Your Association should ensure that the language and definitions in governing documents reflect the intentions of the Association. If they don’t, amend them, don’t just pretend they say something they don’t say
Sunburst Farms East (the “Association”) is a residential community consisting of four sections with individual lots (Sections 2, 3, 4, and 7). Each Section had its own deed restrictions embodied in their own Declaration of Covenants, Conditions and Restrictions (“CC&Rs”). Every property owner in each Section automatically became a member of the Association, which was created to provide water to its members. Under the CC&Rs the Association could impose assessments on its members, even if they didn’t use the services. Over time, a majority of the owners in Sections 3, 4 and 7 voted to amend their CC&Rs to revoke mandatory payment obligations, and Section 7 also voted to revoke automatic membership.
Obviously, this created differences between the various Sections, since they now had different rules. In 2007, all four Sections attempted to amend the existing CC&R’s and stated in the document that all four Sections seek to amend their CC&R’s and the prior CC&R’s are superseded. After an election, the CC&R’s were recorded because they had been allegedly approved by a majority of property owners in each Section. In response to a suit brought by owners, the Association filed a suit seeking a declaration that the 2007 CC&R’s were valid. During the suit, the owners learned that the CC&R’s had not in fact been approved by a majority of the owners in Section 7. Therefore, these owners argued the 2007 CC&R’s were invalid.

◆ ◆ ◆

**WRITTEN TASK 1:** In the Sunburst Farms East passage, what was the Association created to provide to its members?
**WRITTEN TASK 2:** Pick up the Sunburst Farms East passage from its last sentence and keep writing.

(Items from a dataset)
◆ ◆ ◆

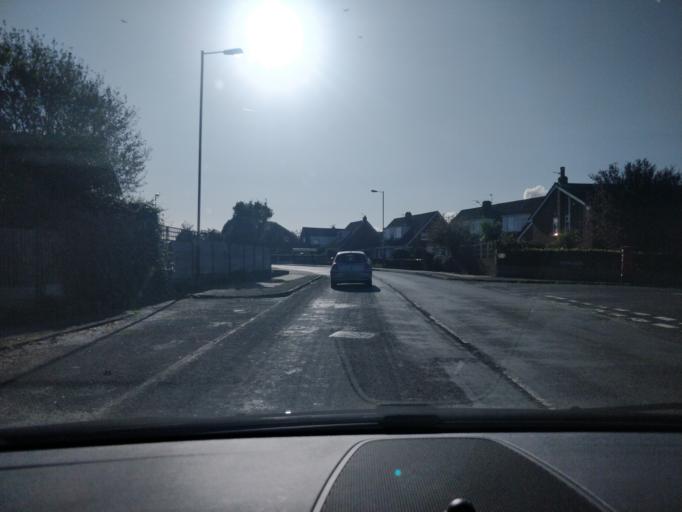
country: GB
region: England
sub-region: Lancashire
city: Banks
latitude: 53.6779
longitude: -2.9459
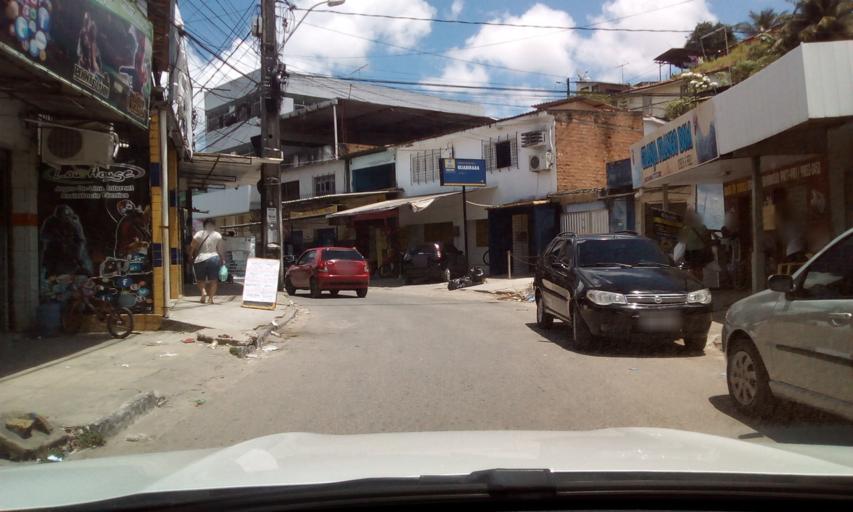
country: BR
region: Pernambuco
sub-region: Recife
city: Recife
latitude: -7.9938
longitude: -34.9364
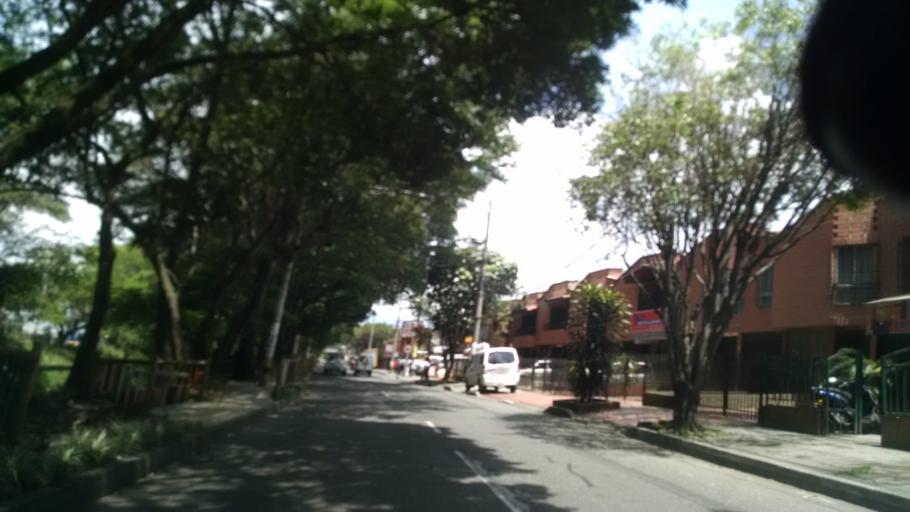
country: CO
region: Antioquia
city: Medellin
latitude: 6.2202
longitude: -75.5849
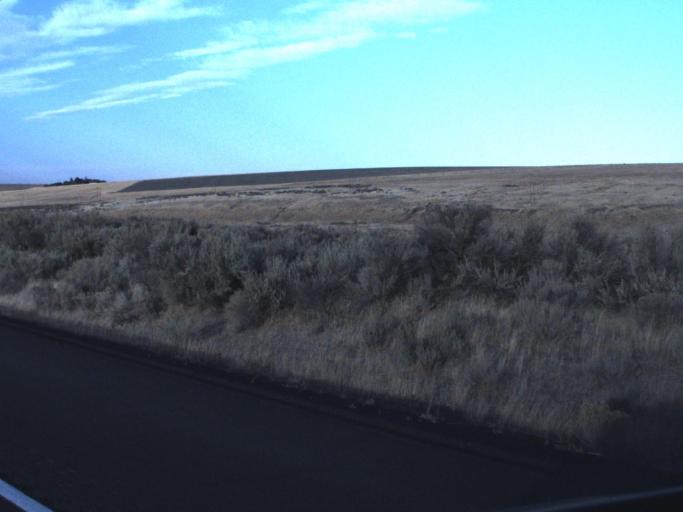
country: US
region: Washington
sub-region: Adams County
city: Ritzville
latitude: 47.0045
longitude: -118.5283
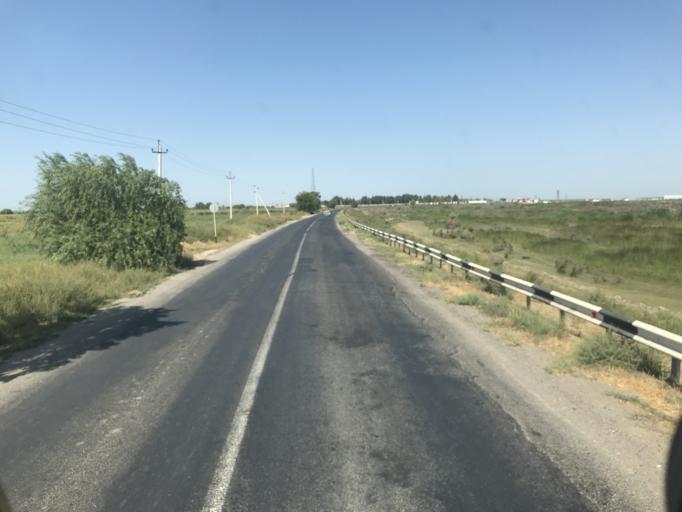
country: KZ
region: Ongtustik Qazaqstan
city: Ilyich
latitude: 40.9511
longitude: 68.4734
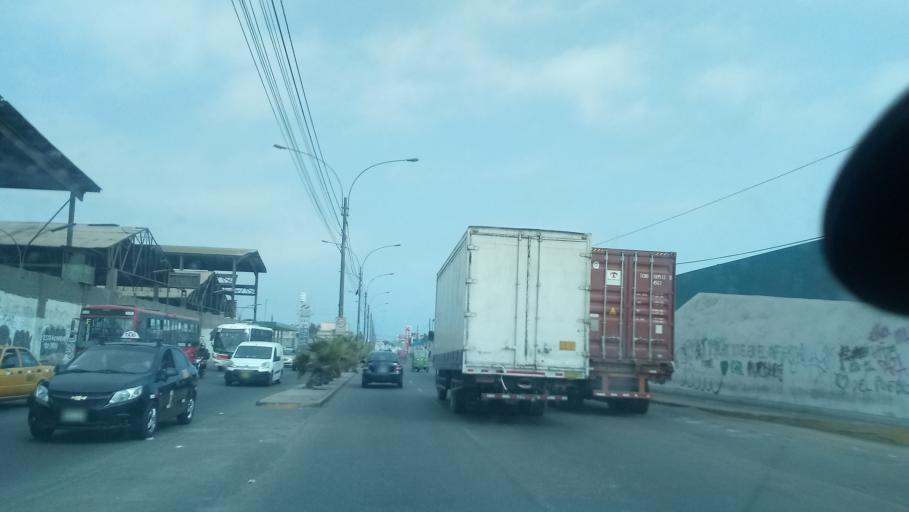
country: PE
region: Callao
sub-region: Callao
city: Callao
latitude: -12.0390
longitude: -77.0774
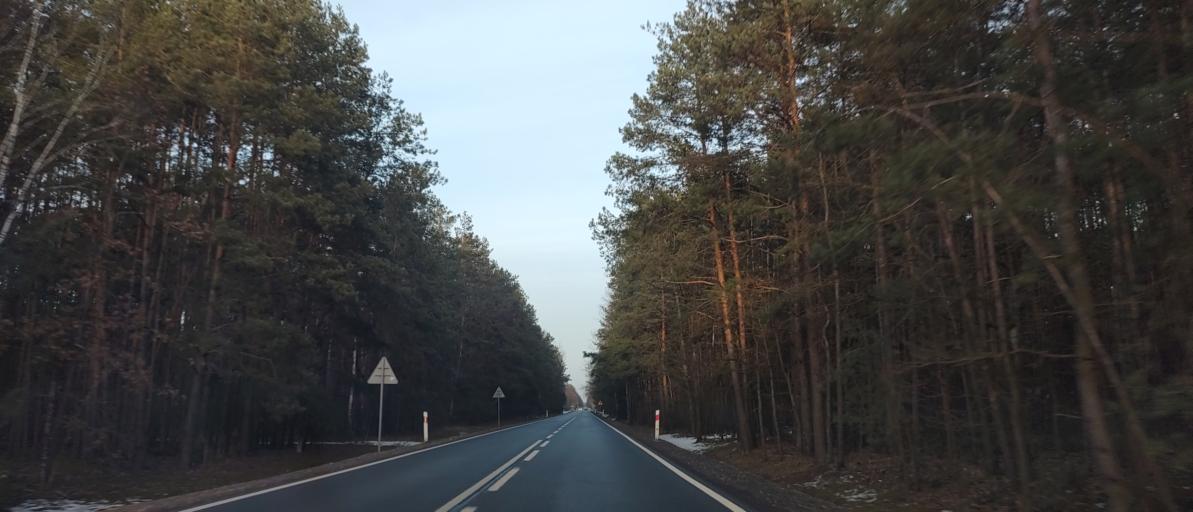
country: PL
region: Masovian Voivodeship
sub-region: Powiat bialobrzeski
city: Sucha
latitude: 51.6303
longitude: 20.8889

◆ ◆ ◆

**WRITTEN RESPONSE 1:** Water.

**WRITTEN RESPONSE 2:**
The Association’s motion for summary judgment was granted and over the owner’s objection, the trial court awarded the Association $300,000 in attorney fees as the prevailing party. The owners appealed.
Court of Appeals
On appeal, the court took a very straightforward approach. Section 7 did not pass the amended CC&R’s. The proposed action was for all four Sections to adopt new CC&R’s. Since all four Sections did not pass the amendments, they failed and therefore held, as a matter of law, “that the 2007 CC&R’s are invalid.” Neither side was awarded attorney fees.
- The Association clearly spent well in excess of $300,000 arguing this case that it eventually lost. Before spending that amount of money, you will likely want to make sure that your attorneys confirm that they believe you will likely win; and
- Even if the unit owners spent only $200,000 on the case, that is still a total of $500,000 in attorney fees for a court to determine that a group of homeowners have not agreed to something – take your time to accurately and honestly count ballot and election results.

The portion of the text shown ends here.